WHAT THE TASK ASKS: Filter the records for "番花路二段" and keep each line that has it.
*** Opening of DATASET CONTENT ***
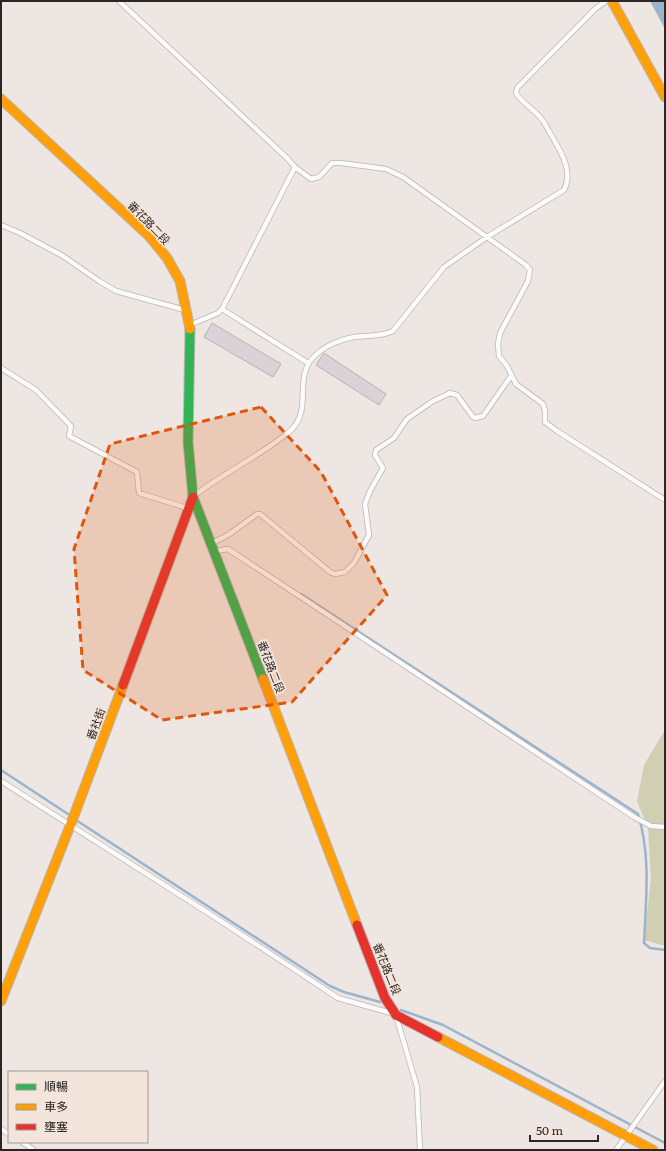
<svg xmlns="http://www.w3.org/2000/svg" width="666" height="1151" viewBox="0 0 666 1151" font-family="Literata,'Noto Sans TC',serif">
<rect width="100%" height="100%" fill="#eee6e2"/>
<path fill="#d0cfb2" d="M 665,730 L 665,946 L 644,940 L 651,879 L 648,828 L 637,801 L 644,765 Z"/>
<path fill="#9ab4cc" d="M 650,1 L 665,1 L 665,29 L 651,3 Z"/>
<g fill="none" stroke-linecap="round" stroke-linejoin="round">
<path stroke="#9ab4cc" stroke-width="2.5" d="M 301,594 L 638,814 C 651,856 646,899 644,943 L 650,948 L 665,950
M 1,770 L 71,816
M 76,820 L 330,986 L 344,992 L 380,1002
M 401,1010 L 443,1025 L 665,1143"/>
</g>
<path fill="#dad2d7" stroke="#b6b2b2" d="M 212,323 L 281,364 L 273,377 L 204,337 Z
M 324,353 L 386,394 L 379,405 L 316,365 Z"/>
<g fill="none" stroke-linecap="round" stroke-linejoin="round">
<defs>
<path id="lane" d="M 119,1 L 287,158 L 295,167 L 222,309 L 218,313 L 192,324
M 295,167 L 311,179 L 319,177 L 332,163 L 341,163 L 386,169 L 403,177 L 526,265 L 530,270 L 528,281 L 500,333 L 498,344 L 499,356 L 507,366 L 516,384 L 543,404 L 545,411 L 545,422 L 557,431 L 665,500
M 1,225 L 20,233 L 63,256 L 99,281 L 116,291 L 185,310
M 222,309 L 308,363
M 1,368 L 36,390 L 71,426 L 69,436 L 137,472 L 139,493 L 187,508
M 195,495 C 221,475 250,461 277,441 C 282,437 289,433 293,428 C 313,406 291,374 318,353 C 327,345 342,339 354,337 C 367,335 381,337 393,331 L 444,267 L 487,237 L 564,190 C 574,171 560,150 550,133 C 547,128 544,121 540,117 C 532,108 523,104 516,93 L 517,88 L 595,9 L 606,1
M 212,543 L 228,535 L 257,514 L 260,514 L 330,572 L 335,574 L 345,572 L 354,563 L 369,535 L 365,504 L 370,491 L 383,468 L 375,455 L 376,450 L 394,438 L 407,419 L 433,401 L 450,393 L 457,395 L 473,417 L 475,418 L 483,416 L 511,376
M 216,551 L 228,549 L 634,817 L 651,826 L 665,827
M 1,781 L 216,918 L 338,998 L 391,1013
M 397,1019 L 417,1087 L 420,1150
M 1,1129 L 9,1134
M 22,1142 L 34,1150
M 616,1150 L 665,1081"/>
<path id="fast" d="M 190,329 L 188,442 L 193,497 L 263,679"/>
<path id="slow" d="M 612,1 L 665,97
M 1,99 L 149,236 L 167,258 L 180,281 L 190,329
M 263,679 L 357,925
M 1,1001 L 72,821 L 123,685
M 438,1037 L 653,1150"/>
<path id="jam" d="M 123,685 L 193,497
M 357,925 L 385,998 L 396,1015 L 438,1037"/>
</defs>
<use href="#lane" stroke="#bbb5b2" stroke-width="6"/>
<use href="#fast" stroke="#bbb5b2" stroke-width="11"/>
<use href="#slow" stroke="#bbb5b2" stroke-width="11"/>
<use href="#jam" stroke="#bbb5b2" stroke-width="11"/>
<use href="#lane" stroke="#fcfbfb" stroke-width="4.5"/>
<use href="#fast" stroke="#30b455" stroke-width="9"/>
<use href="#slow" stroke="#ff9f0a" stroke-width="9"/>
<use href="#jam" stroke="#e5322d" stroke-width="9"/>
</g>
<path fill="#df560d" fill-opacity="0.2" stroke="#df560d" stroke-width="3" stroke-dasharray="8 5" stroke-linejoin="round" d="M 261,407 L 321,472 L 387,595 L 292,702 L 162,720 L 83,670 L 74,549 L 110,444 Z"/>
<g text-anchor="middle" stroke-width="3.5" stroke-linejoin="round" paint-order="stroke">
<g font-size="11" fill="#2b2623" stroke="#f4e5dc">
<text transform="translate(149 223) rotate(46)" y="4">番花路二段</text>
<text transform="translate(271 667) rotate(69)" y="4">番花路二段</text>
<text transform="translate(96 724) rotate(-70)" y="4">番社街</text>
<text transform="translate(387 969) rotate(68)" y="4">番花路二段</text>
</g>
</g>
<rect width="666" height="1151" fill="none" stroke="#2b2623" stroke-width="4"/>
<rect x="8" y="1071" width="140" height="72" fill="#f4e5dc" stroke="#a49992"/>
<rect x="16" y="1084" width="20" height="6" fill="#30b455" stroke="#a49992"/>
<text x="44" y="1091" font-size="12" fill="#2b2623">順暢</text>
<rect x="16" y="1104" width="20" height="6" fill="#ff9f0a" stroke="#a49992"/>
<text x="44" y="1111" font-size="12" fill="#2b2623">車多</text>
<rect x="16" y="1124" width="20" height="6" fill="#e5322d" stroke="#a49992"/>
<text x="44" y="1131" font-size="12" fill="#2b2623">壅塞</text>
<path d="M530 1135v6h68v-6" fill="none" stroke="#2b2623" stroke-width="2"/>
<text x="536" y="1135" font-size="12" fill="#2b2623" stroke="#f4e5dc" stroke-width="3" paint-order="stroke">50 m</text>
</svg>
*** Close of DATASET CONTENT ***
YOUR RESPONSE:
<text transform="translate(149 223) rotate(46)" y="4">番花路二段</text>
<text transform="translate(271 667) rotate(69)" y="4">番花路二段</text>
<text transform="translate(387 969) rotate(68)" y="4">番花路二段</text>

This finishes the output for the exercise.